I spent ten days at La Selva Biological Research Station in Heredia, Costa Rica. The first four days were spent acclimating ourselves to the area by hiking the rainforest trails, visiting local plantations, and getting to know the researchers we would be working with. The next four days were spent on individual research teams of five to six students per researcher. The project I worked on concerned hummingbird vocalizations. The last day was spent presenting our findings and enjoying the new friends we made!

This experience was important to me to see first-hand the efforts being made to preserve our planet. I admire the people who quietly and almost anonymously work to provide the information necessary to make sound decisions about how to effectively preserve the environment and affect government policies. Being able to help with the ongoing research at La Selva and bringing this knowledge home with me helps me to make a difference in my own area and university.

Actually experiencing the things we learned about in class was amazing. It is one thing to study about the importance of biodiversity, but to see the amazing abundance of so many different species in one place really cemented in my thinking that each and every species counts and is an integral part of its ecosystem.

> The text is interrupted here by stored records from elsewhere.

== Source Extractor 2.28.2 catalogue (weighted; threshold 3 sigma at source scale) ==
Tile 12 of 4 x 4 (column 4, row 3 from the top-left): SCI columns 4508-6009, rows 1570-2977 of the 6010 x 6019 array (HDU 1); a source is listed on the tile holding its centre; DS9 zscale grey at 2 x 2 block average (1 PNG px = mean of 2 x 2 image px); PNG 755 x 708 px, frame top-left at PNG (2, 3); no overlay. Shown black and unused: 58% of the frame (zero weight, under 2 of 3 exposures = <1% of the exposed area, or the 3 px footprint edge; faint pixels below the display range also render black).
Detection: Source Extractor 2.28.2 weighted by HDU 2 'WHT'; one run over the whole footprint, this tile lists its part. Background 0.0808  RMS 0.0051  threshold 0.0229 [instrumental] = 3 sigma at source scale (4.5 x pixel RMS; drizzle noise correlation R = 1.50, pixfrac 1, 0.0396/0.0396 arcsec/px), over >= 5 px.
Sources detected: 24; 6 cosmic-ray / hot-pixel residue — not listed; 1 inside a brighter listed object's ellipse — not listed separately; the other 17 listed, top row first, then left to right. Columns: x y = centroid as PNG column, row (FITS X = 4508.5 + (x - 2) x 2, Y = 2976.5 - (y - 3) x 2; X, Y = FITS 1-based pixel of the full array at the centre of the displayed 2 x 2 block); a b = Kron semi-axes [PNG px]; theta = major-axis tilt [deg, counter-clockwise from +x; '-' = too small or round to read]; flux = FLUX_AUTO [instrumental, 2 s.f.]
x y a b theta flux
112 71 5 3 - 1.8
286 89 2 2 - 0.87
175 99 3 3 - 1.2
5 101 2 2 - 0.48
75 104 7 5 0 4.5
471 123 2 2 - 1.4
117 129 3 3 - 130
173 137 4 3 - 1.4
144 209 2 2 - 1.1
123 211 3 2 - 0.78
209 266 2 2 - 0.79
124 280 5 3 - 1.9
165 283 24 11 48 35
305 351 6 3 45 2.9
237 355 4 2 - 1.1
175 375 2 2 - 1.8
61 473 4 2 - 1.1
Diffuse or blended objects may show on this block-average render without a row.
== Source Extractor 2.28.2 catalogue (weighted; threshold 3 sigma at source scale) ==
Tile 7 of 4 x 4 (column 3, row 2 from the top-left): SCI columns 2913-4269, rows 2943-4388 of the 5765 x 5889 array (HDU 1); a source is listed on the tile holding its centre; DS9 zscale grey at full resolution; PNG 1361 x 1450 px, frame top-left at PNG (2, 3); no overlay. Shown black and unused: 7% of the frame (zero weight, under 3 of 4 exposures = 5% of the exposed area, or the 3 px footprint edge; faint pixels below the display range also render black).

I also gained a better understanding of the true effects of preserving biodiversity and ecosystems on the local people and how it impacts their economy and their ability to make a living. It is a difficult balance.

From this experience, I have learned that fieldwork is definitely something that I am interested in pursuing as a career. I thoroughly enjoyed my time collecting data in the field and then going back into the lab and analyzing what we found. I plan to apply to graduate school and participate in some type of environmental research.